Rough Work/the guardrails

The Third User

Every component or module you build has two users. The first is the End User — the person clicking buttons or viewing data. The second is the Developer — the one consuming the public API to build the app.

The danger begins when you create a third: the Test.

This happens when a test reaches inside a component to check private state, or verifies that a specific internal helper was called. The temptation is understandable — private state is easy to inspect, and it feels thorough.

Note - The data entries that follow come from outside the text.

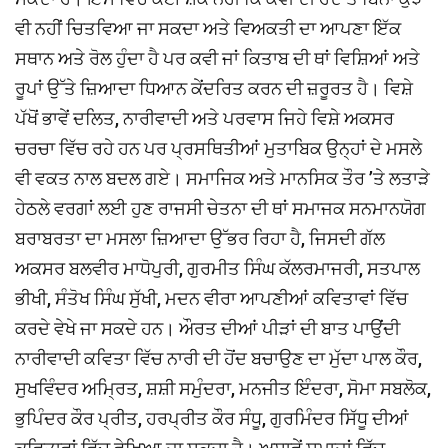
ਵੀ ਨਹੀਂ ਚਿਤਵਿਆ ਜਾ ਸਕਦਾ ਅਤੇ ਵਿਅਕਤੀ ਦਾ ਆਪਣਾ ਇੱਕ
ਸਥਾਨ ਅਤੇ ਰੋਲ ਹੁੰਦਾ ਹੈ ਪਰ ਕਵੀ ਜਾਂ ਕਿਤਾਬ ਦੀ ਥਾਂ ਵਿਸ਼ਿਆਂ ਅਤੇ
ਰੂਪਾਂ ਉੱਤੇ ਜ਼ਿਆਦਾ ਧਿਆਨ ਕੇਂਦਰਿਤ ਕਰਨ ਦੀ ਜ਼ਰੂਰਤ ਹੈ। ਵਿਸ਼ੇ
ਪੱਖੋਂ ਭਾਵੇਂ ਦਲਿਤ, ਨਾਰੀਵਾਦੀ ਅਤੇ ਪਰਵਾਸ ਜਿਹੇ ਵਿਸ਼ੇ ਅਕਸਰ
ਚਰਚਾ ਵਿੱਚ ਰਹੇ ਹਨ ਪਰ ਪ੍ਰਸਥਿਤੀਆਂ ਮੁਤਾਬਿਕ ਉਨ੍ਹਾਂ ਦੇ ਮਸਲੇ
ਵੀ ਵਕਤ ਨਾਲ ਬਦਲ ਗਏ। ਸਮਾਜਿਕ ਅਤੇ ਮਾਨਸਿਕ ਤੌਰ ’ਤੇ ਲਤਾੜੇ
ਹੇਠਲੇ ਵਰਗਾਂ ਲਈ ਹੁਣ ਰਾਜਸੀ ਚੇਤਨਾ ਦੀ ਥਾਂ ਸਮਾਜਕ ਸਨਮਾਨਯੋਗ
ਬਰਾਬਰਤਾ ਦਾ ਮਸਲਾ ਜ਼ਿਆਦਾ ਉੱਭਰ ਰਿਹਾ ਹੈ, ਜਿਸਦੀ ਗੱਲ
ਅਕਸਰ ਬਲਵੀਰ ਮਾਧੋਪੁਰੀ, ਗੁਰਮੀਤ ਸਿੰਘ ਕੱਲਰਮਾਜਰੀ, ਸਤਪਾਲ
ਭੀਖੀ, ਸੰਤੋਖ ਸਿੰਘ ਸੁੱਖੀ, ਮਦਨ ਵੀਰਾ ਆਪਣੀਆਂ ਕਵਿਤਾਵਾਂ ਵਿੱਚ
ਕਰਦੇ ਵੇਖੇ ਜਾ ਸਕਦੇ ਹਨ। ਔਰਤ ਦੀਆਂ ਪੀੜਾਂ ਦੀ ਬਾਤ ਪਾਉਂਦੀ
ਨਾਰੀਵਾਦੀ ਕਵਿਤਾ ਵਿੱਚ ਨਾਰੀ ਦੀ ਹੋਂਦ ਬਚਾਉਣ ਦਾ ਮੁੱਦਾ ਪਾਲ ਕੌਰ,
ਸੁਖਵਿੰਦਰ ਅਮ੍ਰਿਤ, ਸ਼ਸ਼ੀ ਸਮੁੰਦਰਾ, ਮਨਜੀਤ ਇੰਦਰਾ, ਸੋਮਾ ਸਬਲੋਕ,
ਭੁਪਿੰਦਰ ਕੌਰ ਪ੍ਰੀਤ, ਹਰਪ੍ਰੀਤ ਕੌਰ ਸੰਧੂ, ਗੁਰਮਿੰਦਰ ਸਿੱਧੂ ਦੀਆਂ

But instead of testing what the code does, you're testing how the code does it.

// Third User: Tests implementation details
it('adds item to cart', () => {
  const cart = new Cart();
  cart.add(new Item('Apple', 1.00));
  expect(cart._items.length).toBe(1); // reaching into private state
  expect(cart._recalculateTotals).toHaveBeenCalled(); // verifying internals
});

// Testing the boundary: Tests observable behavior
it('adds item to cart', () => {
  const cart = new Cart();
  cart.add(new Item('Apple', 1.00));
  expect(cart.total()).toBe(1.00); // what the user actually cares about
});

The first test breaks the moment you rename _items or inline _recalculateTotals — even if the cart still works perfectly for both real users. You've made refactoring expensive without making the software safer.

Test the boundary instead: what the End User sees or what the public API returns. Observable behavior is stable in a way that implementation details never are — it's the contract your real users depend on, and a test anchored to it survives the refactoring it's supposed to enable. That's when a test suite becomes something you trust.